Unfortunately, there was no official beta test. I added a link to the online tutorials and described in more detail how they benefit the user. These tutorials contain numerous screen shots for every step of data processing, pre-processing, and tracing analysis.
- The integrated help system and tutorials are appreciated, but the manuscript does not elaborate on their depth and comprehensiveness. Expanding on these aspects, perhaps by describing the scope of workflows covered in the tutorials, would increase clarity.
This has been added.
- The article briefly mentions future updates like deep-learning integration but does not provide a detailed roadmap or anticipated improvements. Including a roadmap would help users and developers plan long-term usage.
A roadmap has been added to the manuscript. I also emphasized the attention paid to user wishes.

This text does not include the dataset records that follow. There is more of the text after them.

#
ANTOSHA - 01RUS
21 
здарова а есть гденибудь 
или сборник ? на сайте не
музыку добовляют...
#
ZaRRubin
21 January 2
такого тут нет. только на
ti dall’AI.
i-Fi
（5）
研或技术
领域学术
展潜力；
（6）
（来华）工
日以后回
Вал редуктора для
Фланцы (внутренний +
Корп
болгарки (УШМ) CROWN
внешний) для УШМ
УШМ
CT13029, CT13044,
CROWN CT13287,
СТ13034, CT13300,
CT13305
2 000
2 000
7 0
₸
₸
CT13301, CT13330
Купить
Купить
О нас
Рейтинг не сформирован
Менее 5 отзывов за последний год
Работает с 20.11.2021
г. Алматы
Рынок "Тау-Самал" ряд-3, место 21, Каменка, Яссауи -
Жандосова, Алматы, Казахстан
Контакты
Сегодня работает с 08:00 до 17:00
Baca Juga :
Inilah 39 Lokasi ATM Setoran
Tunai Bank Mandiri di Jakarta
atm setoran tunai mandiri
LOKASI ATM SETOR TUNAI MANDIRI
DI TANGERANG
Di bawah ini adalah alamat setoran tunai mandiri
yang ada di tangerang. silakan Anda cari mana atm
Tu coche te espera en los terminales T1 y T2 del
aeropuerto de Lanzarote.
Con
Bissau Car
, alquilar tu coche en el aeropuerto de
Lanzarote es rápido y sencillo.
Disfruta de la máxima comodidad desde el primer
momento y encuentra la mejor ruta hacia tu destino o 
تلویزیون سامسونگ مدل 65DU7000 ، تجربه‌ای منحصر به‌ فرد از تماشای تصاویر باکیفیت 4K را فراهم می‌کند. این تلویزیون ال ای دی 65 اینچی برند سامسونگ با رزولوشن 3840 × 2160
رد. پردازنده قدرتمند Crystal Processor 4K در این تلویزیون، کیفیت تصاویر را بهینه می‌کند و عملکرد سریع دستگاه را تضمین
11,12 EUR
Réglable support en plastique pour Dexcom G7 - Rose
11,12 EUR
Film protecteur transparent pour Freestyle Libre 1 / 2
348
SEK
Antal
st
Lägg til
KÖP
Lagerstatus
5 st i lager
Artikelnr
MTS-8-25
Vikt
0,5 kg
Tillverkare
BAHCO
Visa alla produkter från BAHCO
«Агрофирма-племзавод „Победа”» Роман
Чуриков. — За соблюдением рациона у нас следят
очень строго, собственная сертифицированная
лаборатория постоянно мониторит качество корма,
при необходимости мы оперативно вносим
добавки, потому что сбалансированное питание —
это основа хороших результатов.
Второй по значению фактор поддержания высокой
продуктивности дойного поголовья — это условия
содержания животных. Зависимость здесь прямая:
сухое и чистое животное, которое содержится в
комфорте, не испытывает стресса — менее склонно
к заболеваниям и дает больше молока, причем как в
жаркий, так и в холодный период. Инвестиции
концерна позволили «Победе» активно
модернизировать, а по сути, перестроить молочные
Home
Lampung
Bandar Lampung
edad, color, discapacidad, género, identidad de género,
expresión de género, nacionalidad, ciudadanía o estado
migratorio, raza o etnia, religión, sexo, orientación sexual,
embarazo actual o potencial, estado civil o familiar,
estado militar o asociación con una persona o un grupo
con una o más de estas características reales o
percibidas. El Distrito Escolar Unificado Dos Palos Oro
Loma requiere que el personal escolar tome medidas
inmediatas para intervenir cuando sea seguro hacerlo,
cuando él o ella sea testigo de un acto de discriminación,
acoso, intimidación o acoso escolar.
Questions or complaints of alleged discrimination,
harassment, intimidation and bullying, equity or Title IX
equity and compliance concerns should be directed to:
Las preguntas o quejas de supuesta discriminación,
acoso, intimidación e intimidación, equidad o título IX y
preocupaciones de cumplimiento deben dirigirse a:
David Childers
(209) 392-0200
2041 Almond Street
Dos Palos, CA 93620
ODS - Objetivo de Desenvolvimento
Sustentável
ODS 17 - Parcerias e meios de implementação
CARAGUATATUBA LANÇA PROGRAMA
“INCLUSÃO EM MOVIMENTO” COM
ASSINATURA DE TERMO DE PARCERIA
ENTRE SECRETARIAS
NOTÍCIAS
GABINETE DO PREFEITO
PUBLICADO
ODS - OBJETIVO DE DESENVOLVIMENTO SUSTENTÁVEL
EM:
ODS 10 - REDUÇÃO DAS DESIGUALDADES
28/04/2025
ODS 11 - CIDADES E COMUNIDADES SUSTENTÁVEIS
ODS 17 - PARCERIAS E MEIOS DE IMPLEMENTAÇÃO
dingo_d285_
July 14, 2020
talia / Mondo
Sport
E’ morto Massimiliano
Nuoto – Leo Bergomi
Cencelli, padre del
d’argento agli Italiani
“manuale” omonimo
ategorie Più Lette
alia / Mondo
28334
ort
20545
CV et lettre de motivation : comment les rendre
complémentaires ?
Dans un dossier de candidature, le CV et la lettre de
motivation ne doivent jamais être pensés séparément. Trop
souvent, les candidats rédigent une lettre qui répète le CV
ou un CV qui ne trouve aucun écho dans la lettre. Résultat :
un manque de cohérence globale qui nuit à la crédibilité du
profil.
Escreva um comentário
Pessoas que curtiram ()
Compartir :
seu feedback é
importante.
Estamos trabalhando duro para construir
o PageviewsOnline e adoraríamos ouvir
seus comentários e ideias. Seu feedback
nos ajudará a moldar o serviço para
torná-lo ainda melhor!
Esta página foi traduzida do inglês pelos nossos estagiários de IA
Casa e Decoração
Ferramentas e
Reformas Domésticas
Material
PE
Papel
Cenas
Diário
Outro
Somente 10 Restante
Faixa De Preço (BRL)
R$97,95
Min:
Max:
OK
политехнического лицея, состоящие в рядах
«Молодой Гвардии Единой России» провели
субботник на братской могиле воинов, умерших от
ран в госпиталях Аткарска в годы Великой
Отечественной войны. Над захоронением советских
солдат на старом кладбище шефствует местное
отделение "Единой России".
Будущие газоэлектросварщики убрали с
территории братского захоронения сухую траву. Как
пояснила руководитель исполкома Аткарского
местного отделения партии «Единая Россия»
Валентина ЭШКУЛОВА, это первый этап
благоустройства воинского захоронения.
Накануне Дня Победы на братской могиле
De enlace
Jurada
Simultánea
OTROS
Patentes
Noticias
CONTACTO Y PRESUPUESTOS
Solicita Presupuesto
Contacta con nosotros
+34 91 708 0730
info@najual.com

MetaboLabPy has the potential to become a widely used tool in metabolomics research due to its comprehensive features, open-source nature, and focus on integration with existing analysis platforms. However, the manuscript would benefit from additional details on performance, comparative analysis, and user feedback to better support its claims. Expanding the discussion on current limitations and future updates would further strengthen the work.
Thank you for your comments. I hope you find the revised version enhanced the article.
Round 2
Reviewer 2 Report
Comments and Suggestions for AuthorsI hope the authors continue to maintain MetaboLabPy beyond the publication of the article.
Reviewer 3 Report
Comments and Suggestions for AuthorsThanks for the edits. Good to go now!